What is being asked: Print every one of the following entries verbatim, keeping each line and its order unchanged.

Provided material:
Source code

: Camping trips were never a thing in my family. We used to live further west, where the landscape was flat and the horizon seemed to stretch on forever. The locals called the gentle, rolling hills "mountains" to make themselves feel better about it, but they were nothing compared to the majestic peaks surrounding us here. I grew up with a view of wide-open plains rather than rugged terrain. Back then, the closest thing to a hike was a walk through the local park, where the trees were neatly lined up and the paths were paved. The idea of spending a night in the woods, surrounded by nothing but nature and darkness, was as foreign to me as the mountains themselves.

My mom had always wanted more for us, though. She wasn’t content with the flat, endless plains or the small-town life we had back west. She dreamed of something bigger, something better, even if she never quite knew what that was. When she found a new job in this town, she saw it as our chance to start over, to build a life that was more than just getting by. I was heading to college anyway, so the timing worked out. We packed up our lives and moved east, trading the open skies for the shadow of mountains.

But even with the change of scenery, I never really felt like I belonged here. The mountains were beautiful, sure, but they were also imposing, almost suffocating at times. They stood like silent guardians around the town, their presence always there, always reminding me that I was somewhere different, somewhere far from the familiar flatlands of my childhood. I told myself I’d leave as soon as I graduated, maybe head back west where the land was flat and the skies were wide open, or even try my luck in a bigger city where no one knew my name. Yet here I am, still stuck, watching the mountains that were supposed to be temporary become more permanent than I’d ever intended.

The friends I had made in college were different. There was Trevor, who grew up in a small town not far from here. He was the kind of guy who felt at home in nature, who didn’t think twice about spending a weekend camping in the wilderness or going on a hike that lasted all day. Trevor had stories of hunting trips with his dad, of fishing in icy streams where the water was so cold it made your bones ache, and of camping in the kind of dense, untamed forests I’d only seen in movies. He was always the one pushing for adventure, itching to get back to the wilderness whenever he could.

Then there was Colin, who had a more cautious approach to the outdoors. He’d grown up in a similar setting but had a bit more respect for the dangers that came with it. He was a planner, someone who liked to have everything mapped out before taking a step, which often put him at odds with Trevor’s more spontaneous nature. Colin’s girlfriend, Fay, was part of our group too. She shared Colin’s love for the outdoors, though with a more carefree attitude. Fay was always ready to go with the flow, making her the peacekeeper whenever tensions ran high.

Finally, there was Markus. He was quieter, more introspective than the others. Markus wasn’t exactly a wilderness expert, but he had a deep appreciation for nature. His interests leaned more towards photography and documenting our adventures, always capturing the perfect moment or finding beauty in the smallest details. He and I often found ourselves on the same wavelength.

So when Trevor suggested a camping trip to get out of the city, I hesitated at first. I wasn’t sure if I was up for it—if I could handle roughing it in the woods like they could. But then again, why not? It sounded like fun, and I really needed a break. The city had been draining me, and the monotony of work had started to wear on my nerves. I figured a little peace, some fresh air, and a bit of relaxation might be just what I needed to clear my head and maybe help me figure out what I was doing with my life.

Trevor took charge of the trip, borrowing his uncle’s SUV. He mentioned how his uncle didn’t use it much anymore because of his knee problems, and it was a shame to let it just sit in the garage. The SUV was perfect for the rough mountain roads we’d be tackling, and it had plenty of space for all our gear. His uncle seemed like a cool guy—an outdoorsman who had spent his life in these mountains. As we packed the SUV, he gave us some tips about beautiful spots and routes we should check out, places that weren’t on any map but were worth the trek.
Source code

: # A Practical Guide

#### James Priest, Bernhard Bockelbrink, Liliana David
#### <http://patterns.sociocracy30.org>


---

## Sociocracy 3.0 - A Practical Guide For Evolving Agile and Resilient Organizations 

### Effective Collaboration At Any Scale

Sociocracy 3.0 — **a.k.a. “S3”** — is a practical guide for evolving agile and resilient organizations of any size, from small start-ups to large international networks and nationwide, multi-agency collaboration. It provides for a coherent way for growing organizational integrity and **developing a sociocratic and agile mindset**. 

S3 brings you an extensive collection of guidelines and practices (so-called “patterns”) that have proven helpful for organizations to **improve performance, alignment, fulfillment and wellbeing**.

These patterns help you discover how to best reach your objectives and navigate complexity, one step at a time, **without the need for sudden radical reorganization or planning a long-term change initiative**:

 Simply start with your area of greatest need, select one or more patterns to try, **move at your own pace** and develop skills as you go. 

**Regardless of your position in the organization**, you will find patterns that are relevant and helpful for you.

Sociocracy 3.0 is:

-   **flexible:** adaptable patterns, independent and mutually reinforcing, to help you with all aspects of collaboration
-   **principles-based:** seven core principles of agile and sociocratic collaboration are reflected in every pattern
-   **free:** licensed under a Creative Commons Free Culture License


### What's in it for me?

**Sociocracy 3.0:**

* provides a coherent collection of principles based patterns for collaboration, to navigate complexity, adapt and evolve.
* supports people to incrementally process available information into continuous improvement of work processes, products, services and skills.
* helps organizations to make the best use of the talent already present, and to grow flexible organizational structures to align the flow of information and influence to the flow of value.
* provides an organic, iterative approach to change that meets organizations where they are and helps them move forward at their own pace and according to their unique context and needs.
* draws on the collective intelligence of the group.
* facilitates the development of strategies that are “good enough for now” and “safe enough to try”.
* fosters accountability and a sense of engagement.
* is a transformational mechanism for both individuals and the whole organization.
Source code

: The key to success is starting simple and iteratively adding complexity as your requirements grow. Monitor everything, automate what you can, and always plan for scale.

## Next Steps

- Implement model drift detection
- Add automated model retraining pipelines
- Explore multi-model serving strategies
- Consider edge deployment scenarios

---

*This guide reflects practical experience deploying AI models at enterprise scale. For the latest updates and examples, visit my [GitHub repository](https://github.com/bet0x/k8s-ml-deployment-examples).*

Task result:
Source code

: Camping trips were never a thing in my family. We used to live further west, where the landscape was flat and the horizon seemed to stretch on forever. The locals called the gentle, rolling hills "mountains" to make themselves feel better about it, but they were nothing compared to the majestic peaks surrounding us here. I grew up with a view of wide-open plains rather than rugged terrain. Back then, the closest thing to a hike was a walk through the local park, where the trees were neatly lined up and the paths were paved. The idea of spending a night in the woods, surrounded by nothing but nature and darkness, was as foreign to me as the mountains themselves.

My mom had always wanted more for us, though. She wasn’t content with the flat, endless plains or the small-town life we had back west. She dreamed of something bigger, something better, even if she never quite knew what that was. When she found a new job in this town, she saw it as our chance to start over, to build a life that was more than just getting by. I was heading to college anyway, so the timing worked out. We packed up our lives and moved east, trading the open skies for the shadow of mountains.

But even with the change of scenery, I never really felt like I belonged here. The mountains were beautiful, sure, but they were also imposing, almost suffocating at times. They stood like silent guardians around the town, their presence always there, always reminding me that I was somewhere different, somewhere far from the familiar flatlands of my childhood. I told myself I’d leave as soon as I graduated, maybe head back west where the land was flat and the skies were wide open, or even try my luck in a bigger city where no one knew my name. Yet here I am, still stuck, watching the mountains that were supposed to be temporary become more permanent than I’d ever intended.

The friends I had made in college were different. There was Trevor, who grew up in a small town not far from here. He was the kind of guy who felt at home in nature, who didn’t think twice about spending a weekend camping in the wilderness or going on a hike that lasted all day. Trevor had stories of hunting trips with his dad, of fishing in icy streams where the water was so cold it made your bones ache, and of camping in the kind of dense, untamed forests I’d only seen in movies. He was always the one pushing for adventure, itching to get back to the wilderness whenever he could.

Then there was Colin, who had a more cautious approach to the outdoors. He’d grown up in a similar setting but had a bit more respect for the dangers that came with it. He was a planner, someone who liked to have everything mapped out before taking a step, which often put him at odds with Trevor’s more spontaneous nature. Colin’s girlfriend, Fay, was part of our group too. She shared Colin’s love for the outdoors, though with a more carefree attitude. Fay was always ready to go with the flow, making her the peacekeeper whenever tensions ran high.

Finally, there was Markus. He was quieter, more introspective than the others. Markus wasn’t exactly a wilderness expert, but he had a deep appreciation for nature. His interests leaned more towards photography and documenting our adventures, always capturing the perfect moment or finding beauty in the smallest details. He and I often found ourselves on the same wavelength.

So when Trevor suggested a camping trip to get out of the city, I hesitated at first. I wasn’t sure if I was up for it—if I could handle roughing it in the woods like they could. But then again, why not? It sounded like fun, and I really needed a break. The city had been draining me, and the monotony of work had started to wear on my nerves. I figured a little peace, some fresh air, and a bit of relaxation might be just what I needed to clear my head and maybe help me figure out what I was doing with my life.

Trevor took charge of the trip, borrowing his uncle’s SUV. He mentioned how his uncle didn’t use it much anymore because of his knee problems, and it was a shame to let it just sit in the garage. The SUV was perfect for the rough mountain roads we’d be tackling, and it had plenty of space for all our gear. His uncle seemed like a cool guy—an outdoorsman who had spent his life in these mountains. As we packed the SUV, he gave us some tips about beautiful spots and routes we should check out, places that weren’t on any map but were worth the trek.
Source code

: # A Practical Guide

#### James Priest, Bernhard Bockelbrink, Liliana David
#### <http://patterns.sociocracy30.org>


---

## Sociocracy 3.0 - A Practical Guide For Evolving Agile and Resilient Organizations 

### Effective Collaboration At Any Scale

Sociocracy 3.0 — **a.k.a. “S3”** — is a practical guide for evolving agile and resilient organizations of any size, from small start-ups to large international networks and nationwide, multi-agency collaboration. It provides for a coherent way for growing organizational integrity and **developing a sociocratic and agile mindset**. 

S3 brings you an extensive collection of guidelines and practices (so-called “patterns”) that have proven helpful for organizations to **improve performance, alignment, fulfillment and wellbeing**.

These patterns help you discover how to best reach your objectives and navigate complexity, one step at a time, **without the need for sudden radical reorganization or planning a long-term change initiative**:

 Simply start with your area of greatest need, select one or more patterns to try, **move at your own pace** and develop skills as you go. 

**Regardless of your position in the organization**, you will find patterns that are relevant and helpful for you.

Sociocracy 3.0 is:

-   **flexible:** adaptable patterns, independent and mutually reinforcing, to help you with all aspects of collaboration
-   **principles-based:** seven core principles of agile and sociocratic collaboration are reflected in every pattern
-   **free:** licensed under a Creative Commons Free Culture License


### What's in it for me?

**Sociocracy 3.0:**

* provides a coherent collection of principles based patterns for collaboration, to navigate complexity, adapt and evolve.
* supports people to incrementally process available information into continuous improvement of work processes, products, services and skills.
* helps organizations to make the best use of the talent already present, and to grow flexible organizational structures to align the flow of information and influence to the flow of value.
* provides an organic, iterative approach to change that meets organizations where they are and helps them move forward at their own pace and according to their unique context and needs.
* draws on the collective intelligence of the group.
* facilitates the development of strategies that are “good enough for now” and “safe enough to try”.
* fosters accountability and a sense of engagement.
* is a transformational mechanism for both individuals and the whole organization.
Source code

: The key to success is starting simple and iteratively adding complexity as your requirements grow. Monitor everything, automate what you can, and always plan for scale.

## Next Steps

- Implement model drift detection
- Add automated model retraining pipelines
- Explore multi-model serving strategies
- Consider edge deployment scenarios

---

*This guide reflects practical experience deploying AI models at enterprise scale. For the latest updates and examples, visit my [GitHub repository](https://github.com/bet0x/k8s-ml-deployment-examples).*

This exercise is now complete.